Similarly, in building architecture, there are types of drawings that are included in a package of blueprints, and their stakeholders are well understood.
IT and Enterprise Architecture have worked to create some of the standard terms and methods. But we have not standardized the right things, and we have not taught our stakeholders what our standards actually are.
As a result, I may describe an architecture, but if no one can read, understand, and build the architecture as I’ve described it, then the result will not look ANYTHING similar to my description.
This happened to a wonderful client I had a few years ago. They wanted to modernize their systems and retire an old mainframe package (yes, people are still running COBOL on mainframes). We worked to create an excellent services-based cloud native architecture and to find a software package that could fulfill their needs.
On three different occasions, I worked with this client. The first was before the selection of a software package, the second was after a package was selected but before much of the integration software was written, and the third time was as the final deliveries were made. Each time, I updated the diagrams to reflect the intent, the possible, and the reality.
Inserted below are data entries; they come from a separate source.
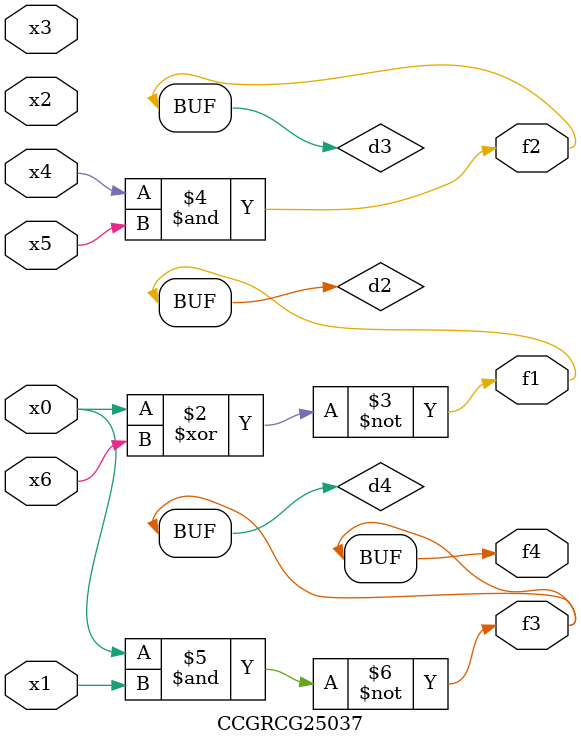
<source format=v>
module CCGRCG25037(
	input x0, x1, x2, x3, x4, x5, x6,
	output f1, f2, f3, f4
);

	wire d1, d2, d3, d4;

	nor (d1, x0);
	xnor (d2, x0, x6);
	and (d3, x4, x5);
	nand (d4, x0, x1);
	assign f1 = d2;
	assign f2 = d3;
	assign f3 = d4;
	assign f4 = d4;
endmodule

</source>
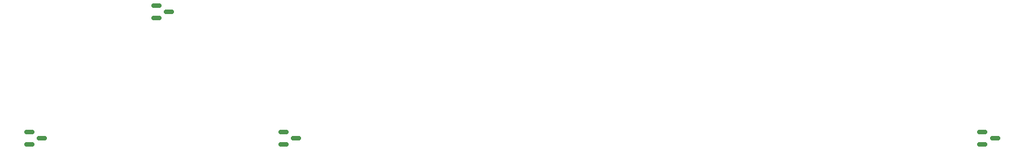
<source format=gbr>
%TF.GenerationSoftware,KiCad,Pcbnew,7.0.9*%
%TF.CreationDate,2024-01-30T16:44:38+01:00*%
%TF.ProjectId,tm-gamepad,746d2d67-616d-4657-9061-642e6b696361,rev?*%
%TF.SameCoordinates,Original*%
%TF.FileFunction,Paste,Top*%
%TF.FilePolarity,Positive*%
%FSLAX46Y46*%
G04 Gerber Fmt 4.6, Leading zero omitted, Abs format (unit mm)*
G04 Created by KiCad (PCBNEW 7.0.9) date 2024-01-30 16:44:38*
%MOMM*%
%LPD*%
G01*
G04 APERTURE LIST*
G04 Aperture macros list*
%AMRoundRect*
0 Rectangle with rounded corners*
0 $1 Rounding radius*
0 $2 $3 $4 $5 $6 $7 $8 $9 X,Y pos of 4 corners*
0 Add a 4 corners polygon primitive as box body*
4,1,4,$2,$3,$4,$5,$6,$7,$8,$9,$2,$3,0*
0 Add four circle primitives for the rounded corners*
1,1,$1+$1,$2,$3*
1,1,$1+$1,$4,$5*
1,1,$1+$1,$6,$7*
1,1,$1+$1,$8,$9*
0 Add four rect primitives between the rounded corners*
20,1,$1+$1,$2,$3,$4,$5,0*
20,1,$1+$1,$4,$5,$6,$7,0*
20,1,$1+$1,$6,$7,$8,$9,0*
20,1,$1+$1,$8,$9,$2,$3,0*%
G04 Aperture macros list end*
%ADD10RoundRect,0.150000X-0.587500X-0.150000X0.587500X-0.150000X0.587500X0.150000X-0.587500X0.150000X0*%
G04 APERTURE END LIST*
D10*
%TO.C,Back_A3*%
X199812500Y-83545000D03*
X197937500Y-84495000D03*
X197937500Y-82595000D03*
%TD*%
%TO.C,Back_A0*%
X75987500Y-64495000D03*
X74112500Y-65445000D03*
X74112500Y-63545000D03*
%TD*%
%TO.C,Back_A1*%
X56937500Y-83545000D03*
X55062500Y-84495000D03*
X55062500Y-82595000D03*
%TD*%
%TO.C,Back_A2*%
X93162500Y-82595000D03*
X93162500Y-84495000D03*
X95037500Y-83545000D03*
%TD*%
M02*

</source>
The biggest challenge I faced was not the challenge explaining the architecture to my stakeholder. It was in describing in real terms the architecture to my development team in India. The developers had no idea how to read the models or what they meant.
And the product managers couldn’t understand that there was a knowledge and skills gap, so they viewed my presentation of the architecture as “sufficient, now go build”.
The result was a working system but not a modern one. The developers did not “future proof” the installed system with services. All integrations where point-to-point and leveraging limited mechanisms for integration. Honestly, I was embarrassed.
But rather than curse the darkness, I think it’s time to light some candles. We have spent a decade teaching the architects to use common terms (they still do not). But now it’s time to teach the ENGINEERS how to read and use architectural models.
We have to get on the same page as architects before we can expect the engineers and developers and infrastructure implementors to trust us.